Zusätzlich kann die Änderung in der Anwendung angezeigt werden; maßgeblich ist die Mitteilung per E-Mail.

  1. Der Verantwortliche kann der Änderung innerhalb der Frist aus einem wichtigen datenschutzrechtlichen Grund in Textform widersprechen. Kommt keine Einigung zustande, kann jede Partei den Hauptvertrag zum Zeitpunkt des Wirksamwerdens der Änderung außerordentlich kündigen; bereits im Voraus gezahlte Entgelte werden anteilig erstattet. Widerspricht der Verantwortliche nicht fristgerecht, gilt die Änderung als genehmigt.

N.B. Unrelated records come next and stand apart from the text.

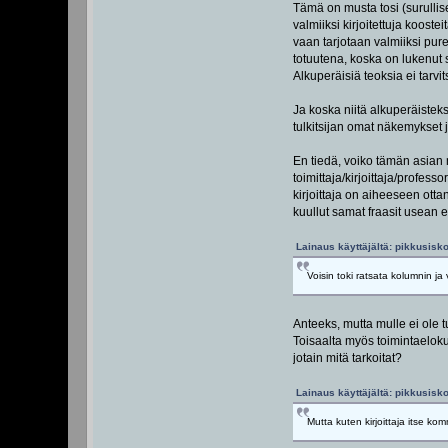
Tämä on musta tosi (surullise
valmiiksi kirjoitettuja kooste
vaan tarjotaan valmiiksi pure
totuutena, koska on lukenut 
Alkuperäisiä teoksia ei tarvit
Ja koska niitä alkuperäistekst
tulkitsijan omat näkemykset ja 
En tiedä, voiko tämän asian
toimittaja/kirjoittaja/profes
kirjoittaja on aiheeseen otta
kuullut samat fraasit usean e
Lainaus käyttäjältä: pikkusisko
Voisin toki ratsata kolumnin ja
Anteeks, mutta mulle ei ole t
Toisaalta myös toimintaeloku
jotain mitä tarkoitat?
Lainaus käyttäjältä: pikkusisko
Mutta kuten kirjoittaja itse ko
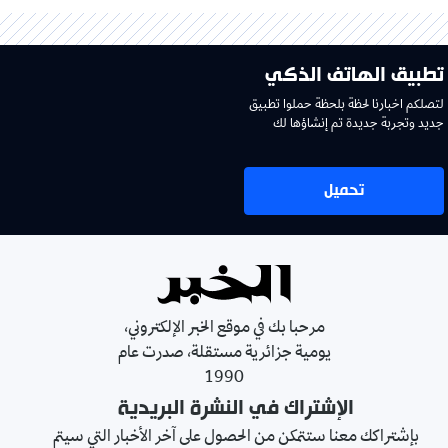
تطبيق الهاتف الذكي
لتصلكم اخبارنا لحظة بلحظة حملوا تطبيق
جديد وتجربة جديدة تم إنشاؤها لك
تحميل
مرحبا بك في موقع الخبر الإلكتروني،
يومية جزائرية مستقلة، صدرت عام
1990
الإشتراك في النشرة البريدية
بإشتراكك معنا ستتمكن من الحصول على آخر الأخبار التي سيتم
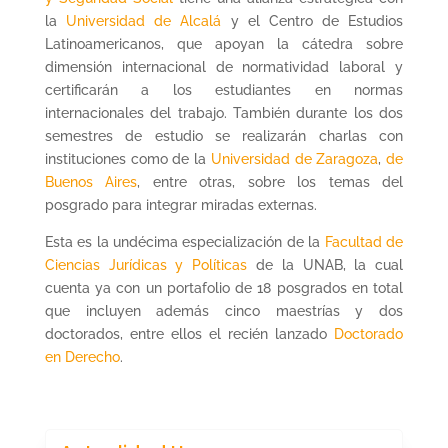
la
Universidad de Alcalá
y el Centro de Estudios
Latinoamericanos, que apoyan la cátedra sobre
dimensión internacional de normatividad laboral y
certificarán a los estudiantes en normas
internacionales del trabajo. También durante los dos
semestres de estudio se realizarán charlas con
instituciones como de la
Universidad de Zaragoza
,
de
Buenos Aires
, entre otras, sobre los temas del
posgrado para integrar miradas externas.
Esta es la undécima especialización de la
Facultad de
Ciencias Jurídicas y Políticas
de la UNAB, la cual
cuenta ya con un portafolio de 18 posgrados en total
que incluyen además cinco maestrías y dos
doctorados, entre ellos el recién lanzado
Doctorado
en Derecho
.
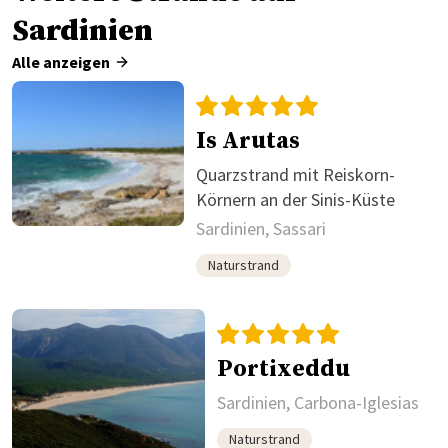
Sardinien
Alle anzeigen
Is Arutas
Quarzstrand mit Reiskorn-
Körnern an der Sinis-Küste
Sardinien, Sassari
Naturstrand
Portixeddu
Sardinien, Carbona-Iglesias
Naturstrand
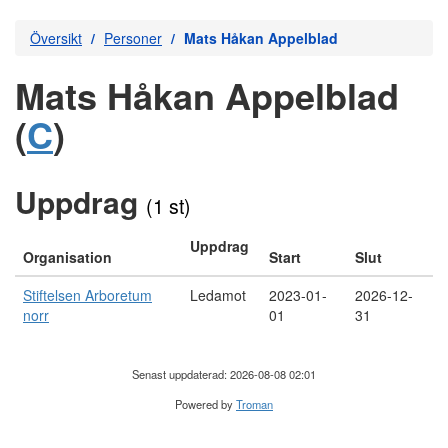
Översikt
Personer
Mats Håkan Appelblad
Mats Håkan Appelblad
(
C
)
Uppdrag
(1 st)
Uppdrag
Organisation
Start
Slut
Stiftelsen Arboretum
Ledamot
2023-01-
2026-12-
norr
01
31
Senast uppdaterad: 2026-08-08 02:01
Powered by
Troman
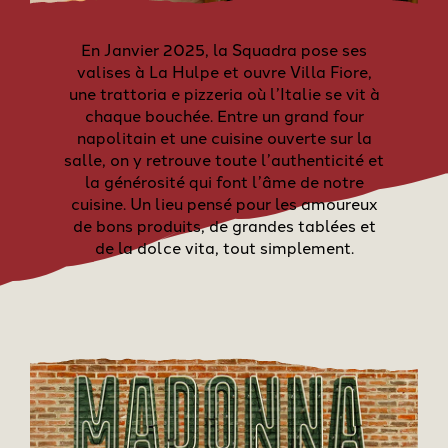
En Janvier 2025, la Squadra pose ses
valises à La Hulpe et ouvre Villa Fiore,
une trattoria e pizzeria où l’Italie se vit à
chaque bouchée. Entre un grand four
napolitain et une cuisine ouverte sur la
salle, on y retrouve toute l’authenticité et
la générosité qui font l’âme de notre
cuisine. Un lieu pensé pour les amoureux
de bons produits, de grandes tablées et
de la dolce vita, tout simplement.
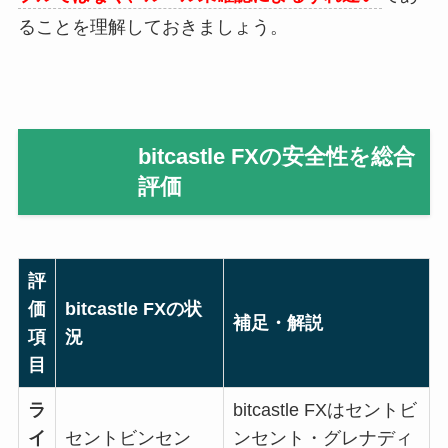
ることを理解しておきましょう。
bitcastle FXの安全性を総合
評価
評
価
bitcastle FX
の状
補足・解説
項
況
目
ラ
bitcastle FX
はセントビ
イ
セントビンセン
ンセント・グレナディ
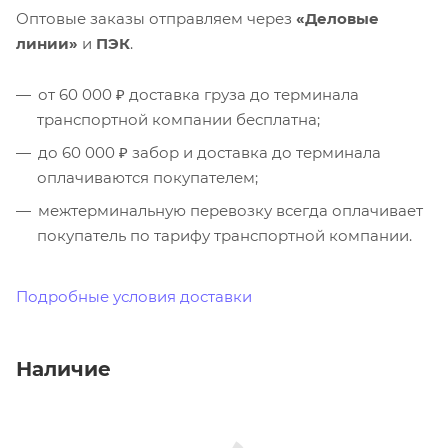
Оптовые заказы отправляем через
«Деловые
линии»
и
ПЭК
.
от 60 000 ₽ доставка груза до терминала
транспортной компании бесплатна;
до 60 000 ₽ забор и доставка до терминала
оплачиваются покупателем;
межтерминальную перевозку всегда оплачивает
покупатель по тарифу транспортной компании.
Подробные условия доставки
Наличие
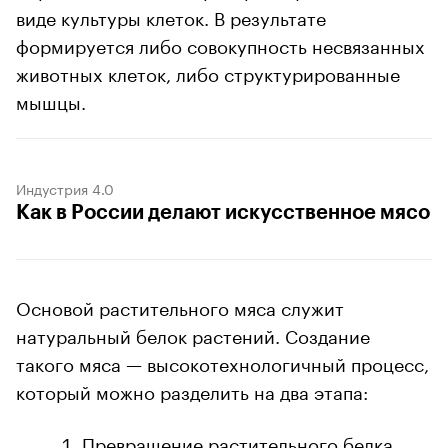
виде культуры клеток. В результате
формируется либо совокупность несвязанных
животных клеток, либо структурированные
мышцы.
Индустрия 4.0
Как в России делают искусственное мясо
Основой растительного мяса служит
натуральный белок растений. Создание
такого мяса — высокотехнологичный процесс,
который можно разделить на два этапа:
Превращение растительного белка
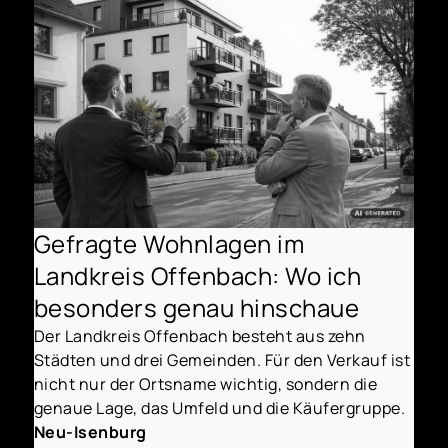
Gefragte Wohnlagen im
Landkreis Offenbach: Wo ich
besonders genau hinschaue
Der Landkreis Offenbach besteht aus zehn
Städten und drei Gemeinden. Für den Verkauf ist
nicht nur der Ortsname wichtig, sondern die
genaue Lage, das Umfeld und die Käufergruppe.
Neu-Isenburg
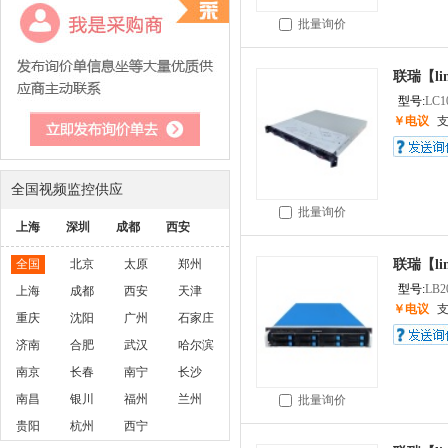
批量询价
联瑞【lin
型号:
LC1
￥电议
全国视频监控供应
批量询价
上海
深圳
成都
西安
全国
北京
太原
郑州
联瑞【lin
型号:
LB2
上海
成都
西安
天津
￥电议
重庆
沈阳
广州
石家庄
济南
合肥
武汉
哈尔滨
南京
长春
南宁
长沙
南昌
银川
福州
兰州
批量询价
贵阳
杭州
西宁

  2. Bei unmittelbarer Gefahr für die Verfügbarkeit oder Sicherheit des Dienstes darf der Auftragsverarbeiter einen Unterauftragsverarbeiter vorübergehend ohne Vorlauf austauschen. Er informiert den Verantwortlichen in diesem Fall unverzüglich nachträglich; die Rechte aus Absatz 4 bleiben unberührt.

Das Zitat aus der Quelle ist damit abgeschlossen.